Faith Hope and Charity National Theatre
Ayomide Mustafa. Photo: Sarah Lee

Meanwhile, Dayo Koleosho’s ‘Karl’, Corey Peterson’s ‘Anthony’ and Nathan Armakwei-Laryea’s nameless ‘Ensemble’ role all get ignored.  So does Bobby Stallwood’s (admittedly only 16-year old) ‘Marc’.  In terms of sexual politics, it’s ‘interesting’ to see this happen.  Oh, did somebody mention politics?  You know, I think, somewhere, behind all the plastic chairs and paper napkins, there is meant to be some ‘implicit’ discussion of, um, I believe the technical expression is ‘searingly topical’ issues of the day.  But, and it is a big but, Zeldin ensures that no-one is ever allowed to come on stage to give them physical form, as a journalist, or councillor – I think the programme calls them ‘counsellors’ – or any incarnation of authority that might conceivably trounce the only permitted alpha male, ‘Mason’ (with his name so redolent of ‘builder’, ‘member of secretive self-help organisation’, etc.).  Hmmmm….

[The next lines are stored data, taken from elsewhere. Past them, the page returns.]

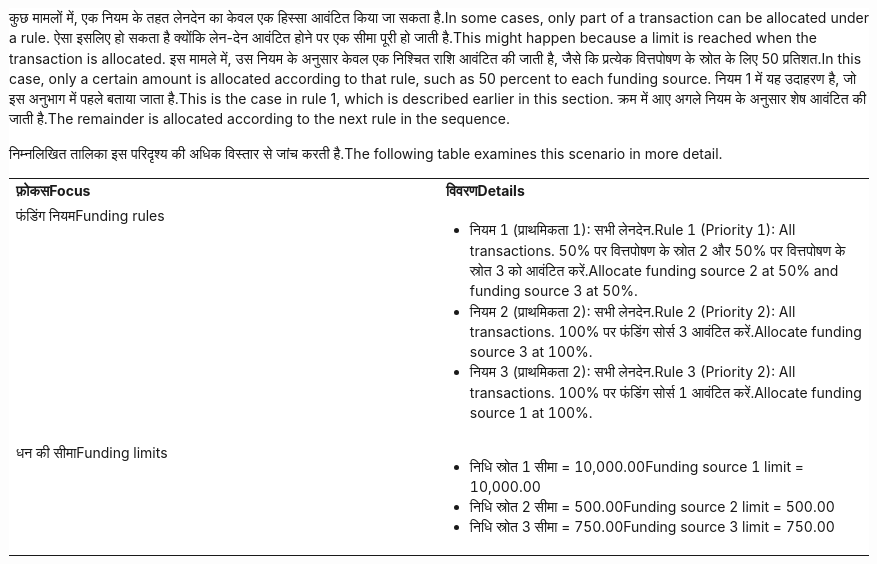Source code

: <span data-ttu-id="5e339-205">कुछ मामलों में, एक नियम के तहत लेनदेन का केवल एक हिस्सा आवंटित किया जा सकता है.</span><span class="sxs-lookup"><span data-stu-id="5e339-205">In some cases, only part of a transaction can be allocated under a rule.</span></span> <span data-ttu-id="5e339-206">ऐसा इसलिए हो सकता है क्योंकि लेन-देन आवंटित होने पर एक सीमा पूरी हो जाती है.</span><span class="sxs-lookup"><span data-stu-id="5e339-206">This might happen because a limit is reached when the transaction is allocated.</span></span> <span data-ttu-id="5e339-207">इस मामले में, उस नियम के अनुसार केवल एक निश्चित राशि आवंटित की जाती है, जैसे कि प्रत्येक वित्तपोषण के स्रोत के लिए 50 प्रतिशत.</span><span class="sxs-lookup"><span data-stu-id="5e339-207">In this case, only a certain amount is allocated according to that rule, such as 50 percent to each funding source.</span></span> <span data-ttu-id="5e339-208">नियम 1 में यह उदाहरण है, जो इस अनुभाग में पहले बताया जाता है.</span><span class="sxs-lookup"><span data-stu-id="5e339-208">This is the case in rule 1, which is described earlier in this section.</span></span> <span data-ttu-id="5e339-209">क्रम में आए अगले नियम के अनुसार शेष आवंटित की जाती है.</span><span class="sxs-lookup"><span data-stu-id="5e339-209">The remainder is allocated according to the next rule in the sequence.</span></span> 

<span data-ttu-id="5e339-210">निम्नलिखित तालिका इस परिदृश्य की अधिक विस्तार से जांच करती है.</span><span class="sxs-lookup"><span data-stu-id="5e339-210">The following table examines this scenario in more detail.</span></span>

<table>
<colgroup>
<col width="50%" />
<col width="50%" />
</colgroup>
<tbody>
<tr class="odd">
<td><span data-ttu-id="5e339-211"><strong>फ़ोकस</strong></span><span class="sxs-lookup"><span data-stu-id="5e339-211"><strong>Focus</strong></span></span></td>
<td><span data-ttu-id="5e339-212"><strong>विवरण</strong></span><span class="sxs-lookup"><span data-stu-id="5e339-212"><strong>Details</strong></span></span></td>
</tr>
<tr class="even">
<td><span data-ttu-id="5e339-213">फंडिंग नियम</span><span class="sxs-lookup"><span data-stu-id="5e339-213">Funding rules</span></span></td>
<td><ul>
<li><span data-ttu-id="5e339-214">नियम 1 (प्राथमिकता 1): सभी लेनदेन.</span><span class="sxs-lookup"><span data-stu-id="5e339-214">Rule 1 (Priority 1): All transactions.</span></span> <span data-ttu-id="5e339-215">50% पर वित्तपोषण के स्रोत 2 और 50% पर वित्तपोषण के स्रोत 3 को आवंटित करें.</span><span class="sxs-lookup"><span data-stu-id="5e339-215">Allocate funding source 2 at 50% and funding source 3 at 50%.</span></span></li>
<li><span data-ttu-id="5e339-216">नियम 2 (प्राथमिकता 2): सभी लेनदेन.</span><span class="sxs-lookup"><span data-stu-id="5e339-216">Rule 2 (Priority 2): All transactions.</span></span> <span data-ttu-id="5e339-217">100% पर फंडिंग सोर्स 3 आवंटित करें.</span><span class="sxs-lookup"><span data-stu-id="5e339-217">Allocate funding source 3 at 100%.</span></span></li>
<li><span data-ttu-id="5e339-218">नियम 3 (प्राथमिकता 2): सभी लेनदेन.</span><span class="sxs-lookup"><span data-stu-id="5e339-218">Rule 3 (Priority 2): All transactions.</span></span> <span data-ttu-id="5e339-219">100% पर फंडिंग सोर्स 1 आवंटित करें.</span><span class="sxs-lookup"><span data-stu-id="5e339-219">Allocate funding source 1 at 100%.</span></span></li>
</ul></td>
</tr>
<tr class="odd">
<td><span data-ttu-id="5e339-220">धन की सीमा</span><span class="sxs-lookup"><span data-stu-id="5e339-220">Funding limits</span></span></td>
<td><ul>
<li><span data-ttu-id="5e339-221">निधि स्रोत 1 सीमा = 10,000.00</span><span class="sxs-lookup"><span data-stu-id="5e339-221">Funding source 1 limit = 10,000.00</span></span></li>
<li><span data-ttu-id="5e339-222">निधि स्रोत 2 सीमा = 500.00</span><span class="sxs-lookup"><span data-stu-id="5e339-222">Funding source 2 limit = 500.00</span></span></li>
<li><span data-ttu-id="5e339-223">निधि स्रोत 3 सीमा = 750.00</span><span class="sxs-lookup"><span data-stu-id="5e339-223">Funding source 3 limit = 750.00</span></span></li>
</ul></td>
</tr>
<tr class="even">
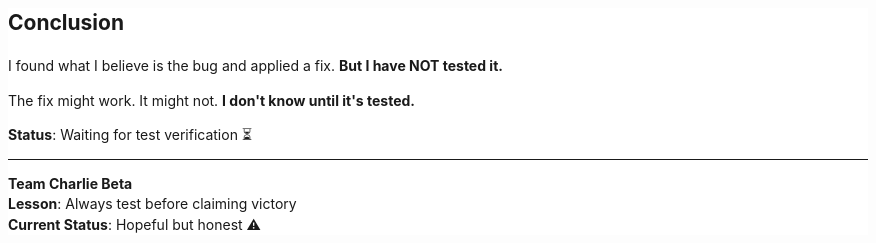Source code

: 
## Conclusion

I found what I believe is the bug and applied a fix. **But I have NOT tested it.**

The fix might work. It might not. **I don't know until it's tested.**

**Status**: Waiting for test verification ⏳

---

**Team Charlie Beta**  
**Lesson**: Always test before claiming victory  
**Current Status**: Hopeful but honest ⚠️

The result is a play full of words but utterly lacking in drama.  That did not bother the first night audience: most of them dutifully laughed and chortled through the talk-show on stage, and then jumped to their feet at the end of the ‘performance’ to cheer it to the rafters.  And I honestly couldn’t comprehend why.  I don’t know.  Maybe I’ve got it all wrong.  Maybe they all know what this kind of world is really like, and it’s me that doesn’t.  I’ll happily stand correction.  Meanwhile, we have underwritten parts for Hind Swareldahab’s ‘Tharwa’ and her stage-child, ‘Tala’ (Kamia Hunte, Ayomide Mustafa or Ashanti Prince-Asafo), plus the wasted supernumeraries of Sarah Day, Shelley McDonald and Carrie Rock – all more distantly orbiting satellites.  Marcin Rudy contributes a teensy bit of movement.  And then there is the constant whingeing and apologising of Alan Williams’ ‘Bernard’.  Of all the things I remember about people from this milieu, not one of them ever felt they had to say ‘sorry’ for who they were or what they did.  And so they never did.  There are a few under-prepared, under-powered outbursts here, but nothing ever builds up the necessary impetus to go anywhere.

Faith Hope and Charity
Bobby Stallwood. Photo: Sarah Lee

This makes it all sound very stale and pre-digested, with every potential thrust of theatrical drive thwarted before it has a chance to develop.  From my admittedly limited and quite possibly hopelessly warped perspective, this is so disappointing.  These people from the lower depths of society are those who, in my experience, seldom lose any time in coming straight to the point, yet here they never even seem to begin to grasp it.  I close with one final example: Once, when getting a haircut, a local lad burst into the barber’s, keen to sell – quickly, for cash and no questions asked – an expensive camera that had just come into his possession.  He approached me with his offer.  I asked some evaluative questions about the apparatus.  He breezily but politely dismissed my enquiries with, ‘I’m a thief, not a photographer’.  I would suggest that that individual understood more about concise, wittily-crafted dialogue that makes a sudden and indelible dramatic impact than the careful, plodding Mr Zeldin will ever know.  The truth really is the truth – and it is devastating.  And it is precisely what you do not get here.  There are well-meaning contributions from the cast and creatives, but nothing can solve the short-comings of a verbose, static, lifeless script.